Limitations & Future Work¶
- The current theory assumes bounded \(\mu, \sigma\) and \(u_\theta\in C^{1,2}\); for practical fully-coupled FBSDE and PIDE with unbounded coefficients/jump processes, theoretical guarantees are only partially covered (explicitly acknowledged in the paper).
- The algorithm requires \(M_1+M_2\) independent Brownian increments per step (default 10), compared to 1 for EM-BSDE; batched implementation needs \(10\times\) more tensor memory, which may be a bottleneck for large \(d\) or batch size.
- Experiments only go up to \(d\sim 100\); there is no complete ablation for truly large-scale (\(d>1000\)) PDE solvers.
- Lacks comparison with modern SOTA such as forward-backward dual-network methods (separate networks per step).
- Extension to adaptive time-stepping for complex dynamics is listed as future work; currently, fixed \(\Delta t\) may be sub-optimal for stiff/multi-scale PDEs.
Related Work & Insights¶
- vs EM-BSDE (Raissi 2024): Base method; Un-EM removes its bias via randomized product, with only 79% more time.
- vs Heun-BSDE (Park & Tu 2025): Also unbiased, but Heun requires Hessians and is 42.91× slower; Un-EM is completely Hessian-free.

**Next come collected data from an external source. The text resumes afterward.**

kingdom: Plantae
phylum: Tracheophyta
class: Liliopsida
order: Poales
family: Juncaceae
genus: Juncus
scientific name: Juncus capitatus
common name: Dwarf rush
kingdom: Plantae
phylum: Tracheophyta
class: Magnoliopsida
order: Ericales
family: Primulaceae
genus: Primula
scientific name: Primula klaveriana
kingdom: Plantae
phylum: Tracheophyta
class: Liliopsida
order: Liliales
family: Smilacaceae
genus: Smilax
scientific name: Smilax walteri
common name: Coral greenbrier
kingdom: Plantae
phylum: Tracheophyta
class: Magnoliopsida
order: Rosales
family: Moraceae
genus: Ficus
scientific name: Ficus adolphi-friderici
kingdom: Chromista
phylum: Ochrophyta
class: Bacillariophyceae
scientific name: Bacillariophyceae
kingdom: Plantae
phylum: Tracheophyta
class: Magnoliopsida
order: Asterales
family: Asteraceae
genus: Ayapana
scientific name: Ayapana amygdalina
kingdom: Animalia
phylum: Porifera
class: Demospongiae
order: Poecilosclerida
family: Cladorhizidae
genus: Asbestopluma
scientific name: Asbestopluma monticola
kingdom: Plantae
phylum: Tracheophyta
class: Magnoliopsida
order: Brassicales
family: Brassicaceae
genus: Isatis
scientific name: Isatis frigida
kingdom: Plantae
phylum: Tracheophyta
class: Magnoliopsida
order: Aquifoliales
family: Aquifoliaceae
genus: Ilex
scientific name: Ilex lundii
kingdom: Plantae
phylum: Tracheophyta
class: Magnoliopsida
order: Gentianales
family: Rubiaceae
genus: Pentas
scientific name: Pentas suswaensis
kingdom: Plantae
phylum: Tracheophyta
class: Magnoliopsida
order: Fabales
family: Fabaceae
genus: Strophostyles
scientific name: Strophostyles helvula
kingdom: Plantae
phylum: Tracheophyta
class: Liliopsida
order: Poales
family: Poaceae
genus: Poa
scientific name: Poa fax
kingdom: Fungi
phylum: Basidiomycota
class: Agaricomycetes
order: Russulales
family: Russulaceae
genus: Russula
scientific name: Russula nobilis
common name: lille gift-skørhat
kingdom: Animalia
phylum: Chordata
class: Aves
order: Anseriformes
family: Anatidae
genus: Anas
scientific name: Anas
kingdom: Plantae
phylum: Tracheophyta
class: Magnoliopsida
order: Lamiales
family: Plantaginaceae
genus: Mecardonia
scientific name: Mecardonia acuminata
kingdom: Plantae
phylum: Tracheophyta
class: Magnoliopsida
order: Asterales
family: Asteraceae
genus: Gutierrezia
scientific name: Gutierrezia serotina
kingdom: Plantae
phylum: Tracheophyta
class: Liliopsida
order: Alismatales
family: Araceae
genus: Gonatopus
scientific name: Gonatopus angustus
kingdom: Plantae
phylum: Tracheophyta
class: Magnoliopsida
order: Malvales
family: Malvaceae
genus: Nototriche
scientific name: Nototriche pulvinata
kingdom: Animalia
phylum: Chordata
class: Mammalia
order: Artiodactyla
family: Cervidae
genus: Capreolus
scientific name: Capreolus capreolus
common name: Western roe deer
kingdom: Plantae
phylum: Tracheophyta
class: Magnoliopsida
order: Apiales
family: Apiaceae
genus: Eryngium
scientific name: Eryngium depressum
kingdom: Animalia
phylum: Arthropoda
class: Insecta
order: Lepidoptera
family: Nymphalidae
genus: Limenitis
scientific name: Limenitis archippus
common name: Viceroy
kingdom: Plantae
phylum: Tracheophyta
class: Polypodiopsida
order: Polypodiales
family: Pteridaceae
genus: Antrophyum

- vs Shotgun (Xu & Zhang 2025): Shotgun reduces bias to \(1/M\) but does not eliminate it; Un-EM wrapper applied to Shotgun immediately debiases it.
- vs FS-PINNs (Park & Tu 2025): FS-PINNs directly minimize the squared PDE residual sampled along SDE trajectories, unbiased but require Hessians; Un-EM achieves similar accuracy via BSDE-style single-step loss without Hessians.
- vs Hu et al. (2025) bias-variance trade-off PINNs: Similar idea (independent samples form product to debias); this paper specializes and extends this idea within the BSDE framework.
- Insights: (a) Sample-splitting may also debias other stochastic losses (e.g., contrastive learning, scoring rules); (b) The trick of "splitting noise into two independent groups" may also remove bootstrap bias in RL value estimation.
Rating¶
- Novelty: ⭐⭐⭐⭐ Application of sample-splitting within BSDE loss is a clear and nontrivial contribution, though sample-splitting itself is a classic idea.
- Experimental Thoroughness: ⭐⭐⭐⭐ 5 standard PDEs + 2 complex extensions (BZ, PIDE) + wrapper generalization experiments, very comprehensive.
- Writing Quality: ⭐⭐⭐⭐⭐ The "unbiased + 2nd-order-free + time" comparison table in Table 1 makes the contribution immediately clear; Lemma/Theorem numbering is clear.
- Value: ⭐⭐⭐⭐⭐ Heun-BSDE's 42.91× slowdown limits its practical value; Un-EM brings unbiased BSDE back to EM-level training cost, a directly usable advance.